Word for word, restate all of the records.
(SOURCE MATERIAL begins)
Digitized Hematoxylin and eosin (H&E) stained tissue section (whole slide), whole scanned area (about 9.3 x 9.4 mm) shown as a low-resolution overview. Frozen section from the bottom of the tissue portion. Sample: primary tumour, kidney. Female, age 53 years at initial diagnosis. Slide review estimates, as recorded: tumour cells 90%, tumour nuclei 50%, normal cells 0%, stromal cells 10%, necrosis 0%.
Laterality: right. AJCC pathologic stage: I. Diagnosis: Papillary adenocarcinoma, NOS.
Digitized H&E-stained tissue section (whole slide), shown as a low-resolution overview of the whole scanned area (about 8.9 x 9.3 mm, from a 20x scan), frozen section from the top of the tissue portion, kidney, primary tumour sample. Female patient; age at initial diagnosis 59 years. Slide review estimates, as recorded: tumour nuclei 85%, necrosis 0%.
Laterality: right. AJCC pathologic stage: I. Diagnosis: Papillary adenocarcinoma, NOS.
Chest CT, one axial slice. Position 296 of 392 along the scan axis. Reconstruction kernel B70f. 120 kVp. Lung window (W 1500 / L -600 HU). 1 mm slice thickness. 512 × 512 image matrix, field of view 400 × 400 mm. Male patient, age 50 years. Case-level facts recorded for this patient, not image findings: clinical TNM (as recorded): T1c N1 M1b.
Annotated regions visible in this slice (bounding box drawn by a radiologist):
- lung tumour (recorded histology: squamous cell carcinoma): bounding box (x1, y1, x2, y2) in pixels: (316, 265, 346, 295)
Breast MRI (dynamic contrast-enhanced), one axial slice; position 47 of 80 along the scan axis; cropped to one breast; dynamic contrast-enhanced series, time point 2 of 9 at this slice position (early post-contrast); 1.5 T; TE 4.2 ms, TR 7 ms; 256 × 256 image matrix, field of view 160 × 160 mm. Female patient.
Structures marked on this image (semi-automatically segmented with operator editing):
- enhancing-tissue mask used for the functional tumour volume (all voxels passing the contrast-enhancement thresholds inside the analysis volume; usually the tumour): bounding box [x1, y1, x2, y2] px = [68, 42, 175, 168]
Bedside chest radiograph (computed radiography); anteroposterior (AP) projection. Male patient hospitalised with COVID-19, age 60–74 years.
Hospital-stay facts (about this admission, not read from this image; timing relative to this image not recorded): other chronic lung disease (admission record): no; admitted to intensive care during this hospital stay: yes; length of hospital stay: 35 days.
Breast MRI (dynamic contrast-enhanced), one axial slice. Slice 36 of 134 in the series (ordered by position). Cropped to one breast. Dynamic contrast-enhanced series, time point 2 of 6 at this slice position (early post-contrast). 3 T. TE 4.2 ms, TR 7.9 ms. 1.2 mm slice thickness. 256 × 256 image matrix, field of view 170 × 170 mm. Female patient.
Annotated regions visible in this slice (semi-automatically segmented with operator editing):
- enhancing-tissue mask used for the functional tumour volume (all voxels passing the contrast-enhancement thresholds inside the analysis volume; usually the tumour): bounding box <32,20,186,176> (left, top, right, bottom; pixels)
(SOURCE MATERIAL ends)
◆ **ANSWER SECTION**:
Digitized Hematoxylin and eosin (H&E) stained tissue section (whole slide), whole scanned area (about 9.3 x 9.4 mm) shown as a low-resolution overview. Frozen section from the bottom of the tissue portion. Sample: primary tumour, kidney. Female, age 53 years at initial diagnosis. Slide review estimates, as recorded: tumour cells 90%, tumour nuclei 50%, normal cells 0%, stromal cells 10%, necrosis 0%.
Laterality: right. AJCC pathologic stage: I. Diagnosis: Papillary adenocarcinoma, NOS.
Digitized H&E-stained tissue section (whole slide), shown as a low-resolution overview of the whole scanned area (about 8.9 x 9.3 mm, from a 20x scan), frozen section from the top of the tissue portion, kidney, primary tumour sample. Female patient; age at initial diagnosis 59 years. Slide review estimates, as recorded: tumour nuclei 85%, necrosis 0%.
Laterality: right. AJCC pathologic stage: I. Diagnosis: Papillary adenocarcinoma, NOS.
Chest CT, one axial slice. Position 296 of 392 along the scan axis. Reconstruction kernel B70f. 120 kVp. Lung window (W 1500 / L -600 HU). 1 mm slice thickness. 512 × 512 image matrix, field of view 400 × 400 mm. Male patient, age 50 years. Case-level facts recorded for this patient, not image findings: clinical TNM (as recorded): T1c N1 M1b.
Annotated regions visible in this slice (bounding box drawn by a radiologist):
- lung tumour (recorded histology: squamous cell carcinoma): bounding box (x1, y1, x2, y2) in pixels: (316, 265, 346, 295)
Breast MRI (dynamic contrast-enhanced), one axial slice; position 47 of 80 along the scan axis; cropped to one breast; dynamic contrast-enhanced series, time point 2 of 9 at this slice position (early post-contrast); 1.5 T; TE 4.2 ms, TR 7 ms; 256 × 256 image matrix, field of view 160 × 160 mm. Female patient.
Structures marked on this image (semi-automatically segmented with operator editing):
- enhancing-tissue mask used for the functional tumour volume (all voxels passing the contrast-enhancement thresholds inside the analysis volume; usually the tumour): bounding box [x1, y1, x2, y2] px = [68, 42, 175, 168]
Bedside chest radiograph (computed radiography); anteroposterior (AP) projection. Male patient hospitalised with COVID-19, age 60–74 years.
Hospital-stay facts (about this admission, not read from this image; timing relative to this image not recorded): other chronic lung disease (admission record): no; admitted to intensive care during this hospital stay: yes; length of hospital stay: 35 days.
Breast MRI (dynamic contrast-enhanced), one axial slice. Slice 36 of 134 in the series (ordered by position). Cropped to one breast. Dynamic contrast-enhanced series, time point 2 of 6 at this slice position (early post-contrast). 3 T. TE 4.2 ms, TR 7.9 ms. 1.2 mm slice thickness. 256 × 256 image matrix, field of view 170 × 170 mm. Female patient.
Annotated regions visible in this slice (semi-automatically segmented with operator editing):
- enhancing-tissue mask used for the functional tumour volume (all voxels passing the contrast-enhancement thresholds inside the analysis volume; usually the tumour): bounding box <32,20,186,176> (left, top, right, bottom; pixels)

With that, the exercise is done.